Record list:
>> START
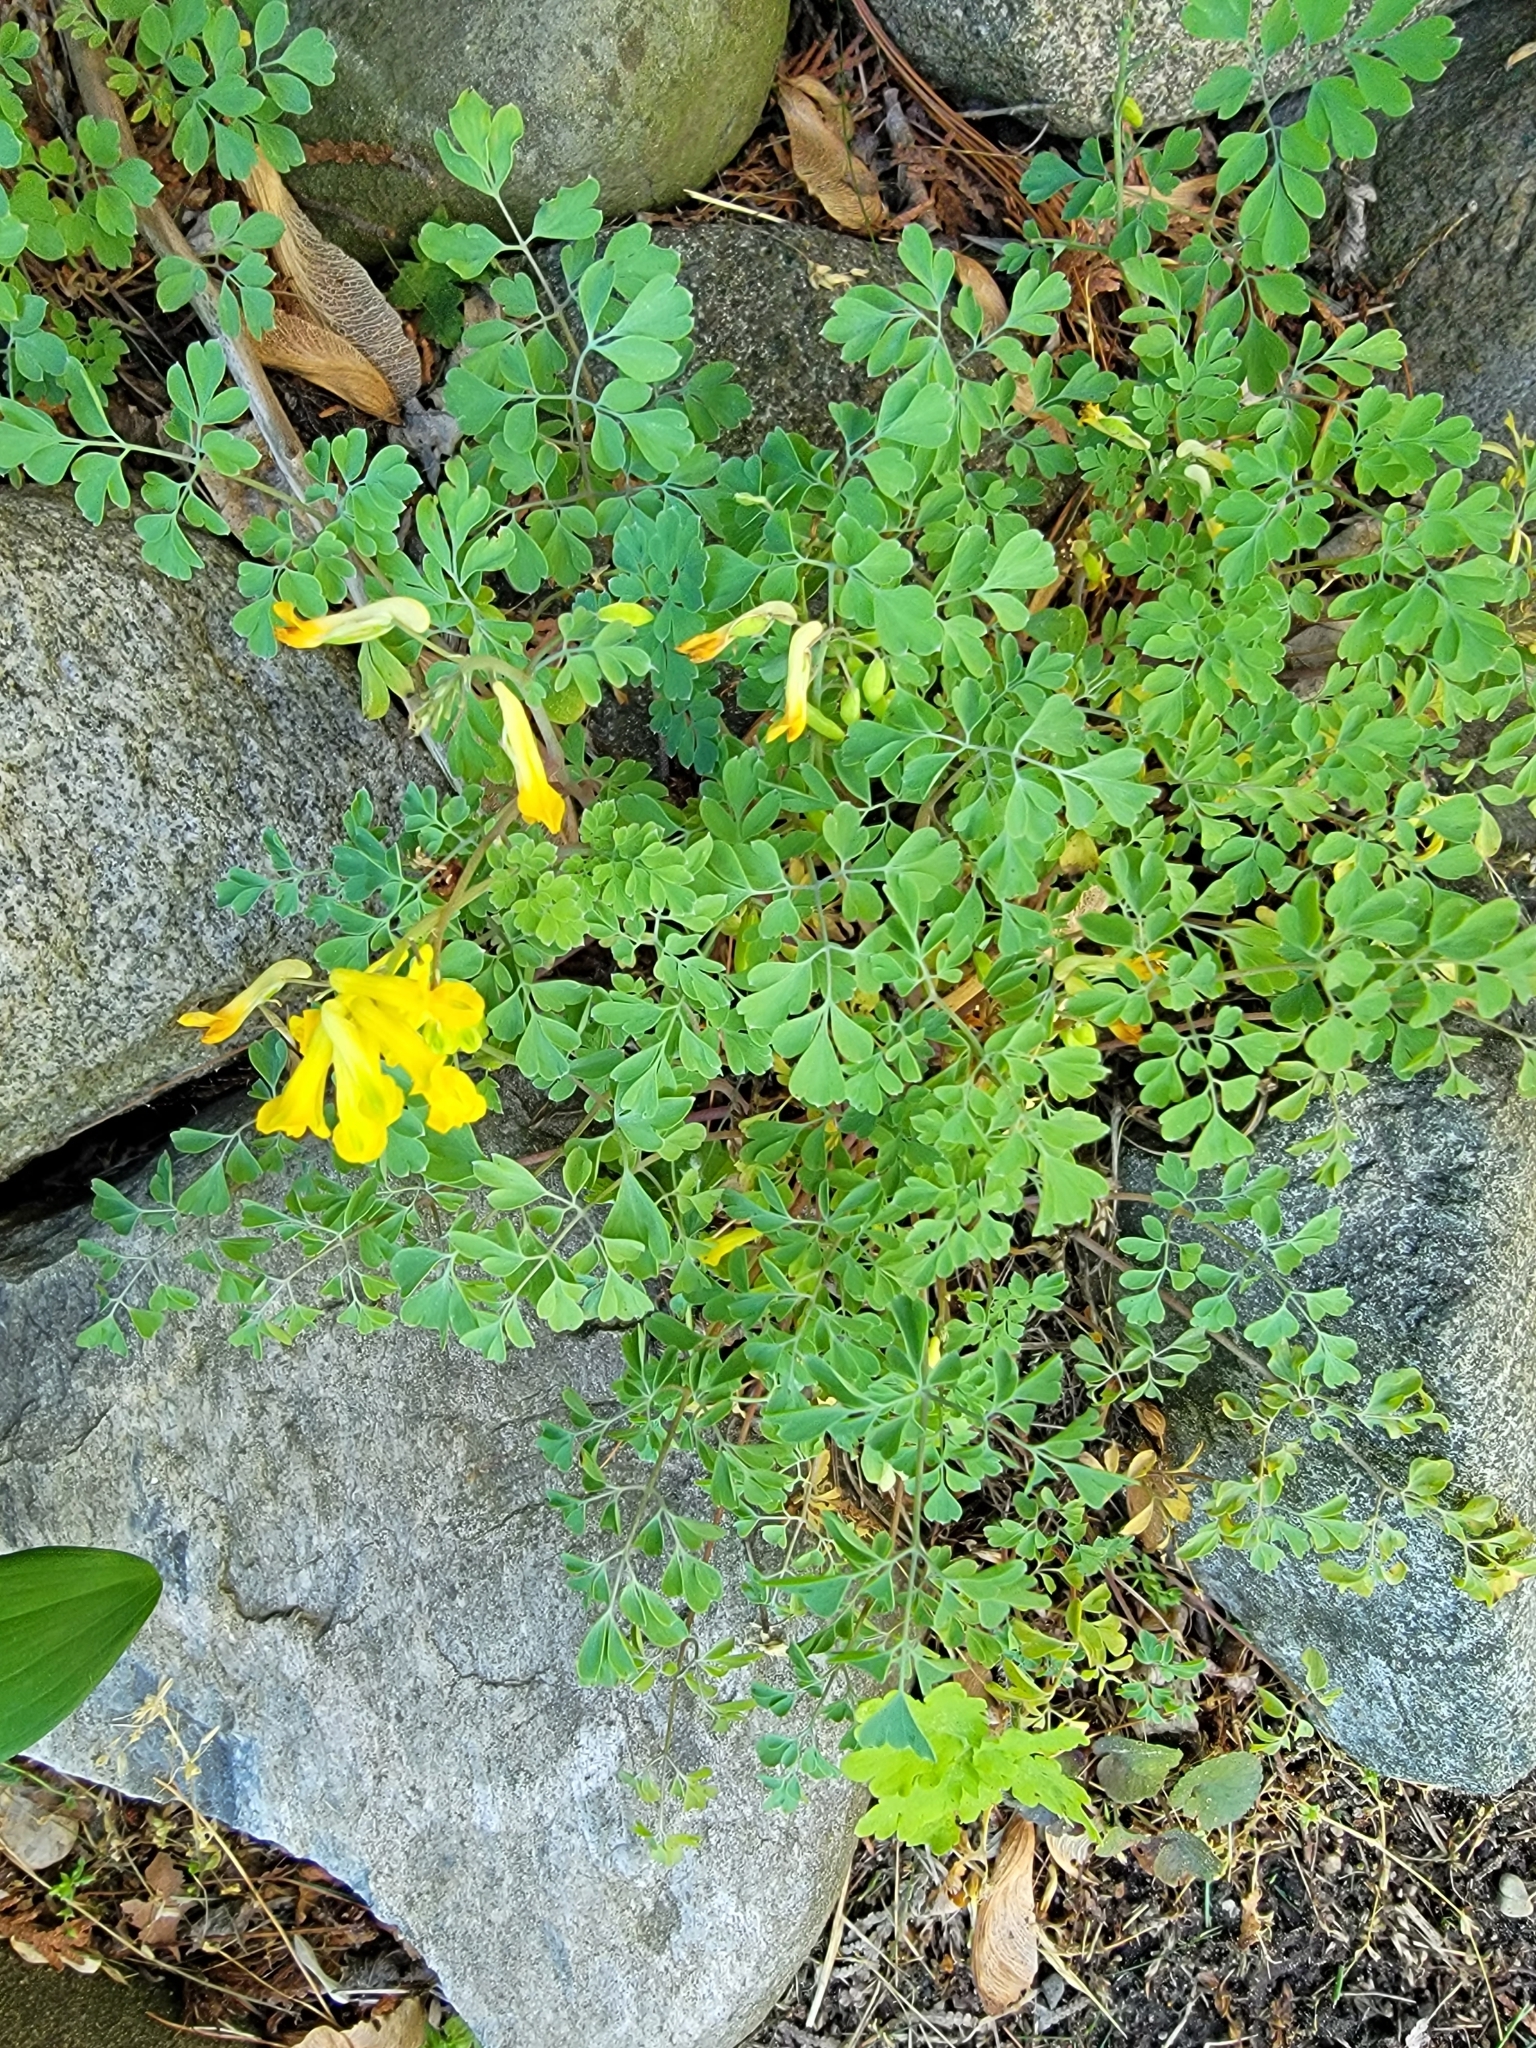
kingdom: Plantae
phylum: Tracheophyta
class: Magnoliopsida
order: Ranunculales
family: Papaveraceae
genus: Pseudofumaria
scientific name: Pseudofumaria lutea
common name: Yellow corydalis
>> END
Rewrite the rows from the line containing "order: Ranunculales" through the end of the rows, changing "common name" to "vernacular name" and keeping everything else the same.

order: Ranunculales
family: Papaveraceae
genus: Pseudofumaria
scientific name: Pseudofumaria lutea
vernacular name: Yellow corydalis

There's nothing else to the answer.